Encore une comédie musicale de Broadway adaptée au grand écran! Hollywood en fait une spécialité, et depuis la renaissance du genre (avec Moulin Rouge! en 2001) chaque saison des Fêtes a sa comédie musicale. La meilleure du lot depuis : Chicago de Rob Marshall. Qui est justement - quelle coïncidence! - à la barre de Neuf, la dernière en lice. Un film prometteur, qui pouvait compter sur une distribution stellaire, et qui déçoit dans presque tous ses aspects. Rien à voir, donc, avec le succès de Chicago.
Le légendaire réalisateur italien Guido Contini prépare à Cinecitta son nouveau film après deux flops consécutifs. Il a un titre, des décors, des costumes et une actrice principale, mais pas de scénario. Alors que la presse et son producteur essaient de savoir de quoi parlera le film, Guido se réfugie dans un hôtel éloigné pour pouvoir travailler en paix. Sa maîtresse vient le rejoindre, mais bientôt son producteur et toute l'équipe du film le trouvent et viennent aussi s'installer avec lui. Puis, sa femme, une ancienne actrice qui a mis de côté sa carrière pour son mariage, vient aussi le rejoindre à l'hôtel. Désespéré, Guido essaie de trouver chez ces femmes qui l'entourent l'inspiration nécessaire pour terminer son scénario.
Pastichant sans grande inspiration le récit de 8 ½, Neuf ne séduit que partiellement. D'autant que les numéros musicaux, qui devraient être une plus-value, ne servent qu'à récapituler ce qu'on sait déjà : mon mari fait des films, les Italiens sont sexy, les réalisateurs couchent avec leurs vedettes, etc. Les numéros musicaux sont au centre du récit, mais puisqu'ils interrompent le récit au lieu de l'enrichir, ils en diluent l'efficacité. Certains numéros sont monotones, manquent de rythme, et les autres atteignent souvent des sommets de mièvrerie… Une émotivité propre à la chanson, ici presque complètement absente, faussée, dans certains cas, par les larmes de (la ravissante) Marion Cotillard ou par les chirurgies de (l'ancestrale) Sophia Loren.
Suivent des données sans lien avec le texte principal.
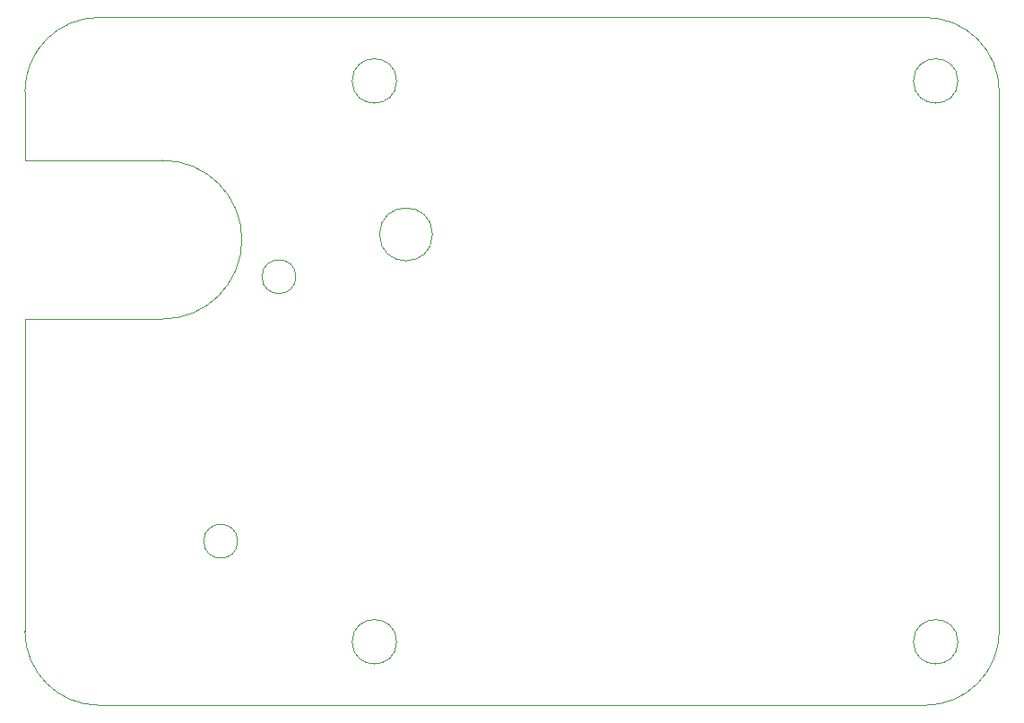
<source format=gko>
G04 #@! TF.FileFunction,Profile,NP*
%FSLAX46Y46*%
G04 Gerber Fmt 4.6, Leading zero omitted, Abs format (unit mm)*
G04 Created by KiCad (PCBNEW 4.0.0-rc1-stable) date 3.2.2017 11:55:20*
%MOMM*%
G01*
G04 APERTURE LIST*
%ADD10C,0.100000*%
G04 APERTURE END LIST*
D10*
X88101100Y6006400D02*
G75*
G03X88101100Y6006400I-2100000J0D01*
G01*
X88101100Y59006400D02*
G75*
G03X88101100Y59006400I-2100000J0D01*
G01*
X35101100Y59006400D02*
G75*
G03X35101100Y59006400I-2100000J0D01*
G01*
X35101100Y6006400D02*
G75*
G03X35101100Y6006400I-2100000J0D01*
G01*
X20086960Y15506400D02*
G75*
G03X20086960Y15506400I-1600000J0D01*
G01*
X25586960Y40506400D02*
G75*
G03X25586960Y40506400I-1600000J0D01*
G01*
X38486960Y44506400D02*
G75*
G03X38486960Y44506400I-2500000J0D01*
G01*
X85001100Y65006400D02*
G75*
G02X92001100Y58006400I0J-7000000D01*
G01*
X92001100Y58006400D02*
X92001100Y7006400D01*
X92001100Y7006400D02*
G75*
G02X85001100Y6400I-7000000J0D01*
G01*
X85001100Y6400D02*
X7001100Y6400D01*
X7001100Y6400D02*
G75*
G02X1100Y7006400I0J7000000D01*
G01*
X1100Y7006400D02*
X1100Y36506400D01*
X12986960Y36506400D02*
X1100Y36506400D01*
X12986960Y51506400D02*
G75*
G02X12986960Y36506400I0J-7500000D01*
G01*
X1100Y51506400D02*
X12986960Y51506400D01*
X1100Y51506400D02*
X1100Y58006400D01*
X1100Y58006400D02*
G75*
G02X7001100Y65006400I7000000J0D01*
G01*
X7001100Y65006400D02*
X85001100Y65006400D01*
M02*

</source>
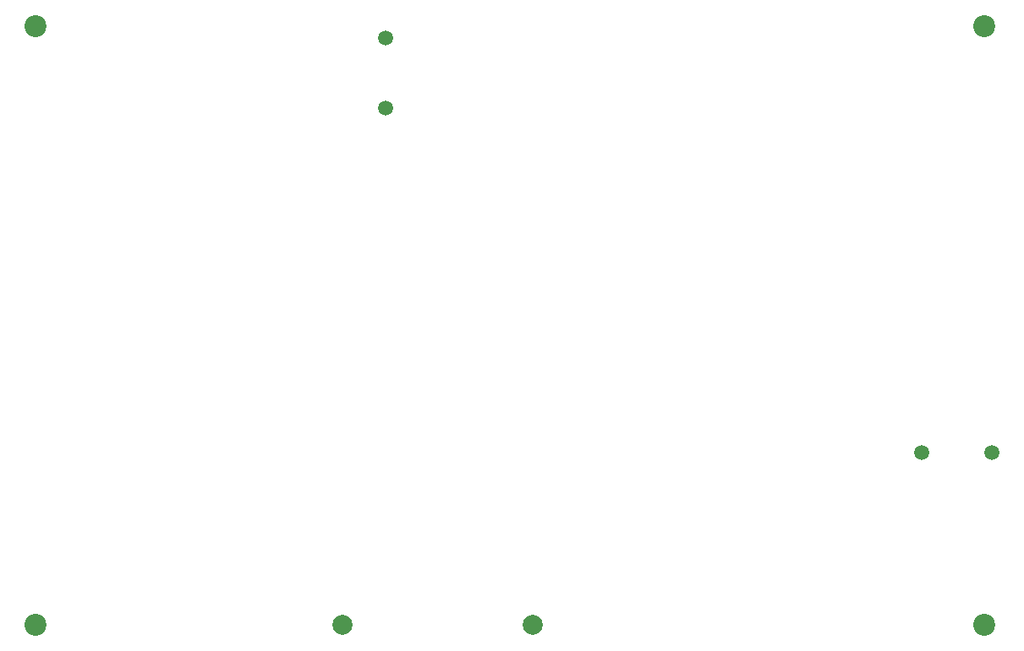
<source format=gbr>
%TF.GenerationSoftware,KiCad,Pcbnew,(5.1.10)-1*%
%TF.CreationDate,2021-11-12T20:22:55+04:00*%
%TF.ProjectId,RTD2662Board,52544432-3636-4324-926f-6172642e6b69,2*%
%TF.SameCoordinates,Original*%
%TF.FileFunction,NonPlated,1,2,NPTH,Drill*%
%TF.FilePolarity,Positive*%
%FSLAX46Y46*%
G04 Gerber Fmt 4.6, Leading zero omitted, Abs format (unit mm)*
G04 Created by KiCad (PCBNEW (5.1.10)-1) date 2021-11-12 20:22:55*
%MOMM*%
%LPD*%
G01*
G04 APERTURE LIST*
%TA.AperFunction,ComponentDrill*%
%ADD10C,1.500000*%
%TD*%
%TA.AperFunction,ComponentDrill*%
%ADD11C,1.998980*%
%TD*%
%TA.AperFunction,ComponentDrill*%
%ADD12C,2.200000*%
%TD*%
G04 APERTURE END LIST*
D10*
%TO.C,J2*%
X85050000Y-83675000D03*
X85050000Y-90675000D03*
%TO.C,J5*%
X138775000Y-125250000D03*
X145775000Y-125250000D03*
D11*
%TO.C,J6*%
X80725000Y-142497460D03*
X99775000Y-142497460D03*
D12*
%TO.C,REF\u002A\u002A*%
X50000000Y-82500000D03*
X50000000Y-142500000D03*
X145000000Y-82500000D03*
X145000000Y-142500000D03*
M02*

</source>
Il y a pire : les paroles des chansons sont d'une simplicité déconcertante, et on doit se rendre à l'évidence : l'anglais n'est pas une langue particulièrement musicale, surtout quand les comédiens imitent malhabilement un accent italien. Alors que les chansons qui agrémentaient Chicago appuyaient les moments forts du film – en grande partie grâce aux talentueux comédiens -, celles de Neuf expriment bêtement des évidences émotionnelles et compliquent inutilement le récit presque vaudevillesque.
Daniel Day-Lewis, qu'il soit torturé ou amoureux, est sur le pilote automatique, recyclant au passage tous les clichés d'une interprétation maniérée (on croirait voir Nicolas Cage). Dommage qu'un si grand acteur, assez audacieux pour se lancer dans une comédie musicale, ne puisse y laisser sa marque. Ses co-vedettes, de Judi Dench à Kate Hudson et Fergie, sont toutes satisfaisantes, sans plus, accablées de numéros sans rythme et sans passion. À l'exception d'Hudson, qui livre la performance la plus dynamique du groupe avec « Cinema Italiano », la seule qui ait une véritable chorégraphie signifiante. Car la danse est un moyen d'expression, comme le cinéma, et c'est souvent l'utilisation d'objets évocateurs (le sable, par exemple), ou l'éclairage de scène intégré à la réalité, qui y ajoutent une puissance émotionnelle que les récits conventionnels ne peuvent atteindre. Ici, rien n'y fait.
Un film prometteur, qui pouvait compter sur une distribution stellaire, et qui déçoit dans presque tous ses aspects. Rien à voir, donc, avec le succès de Chicago.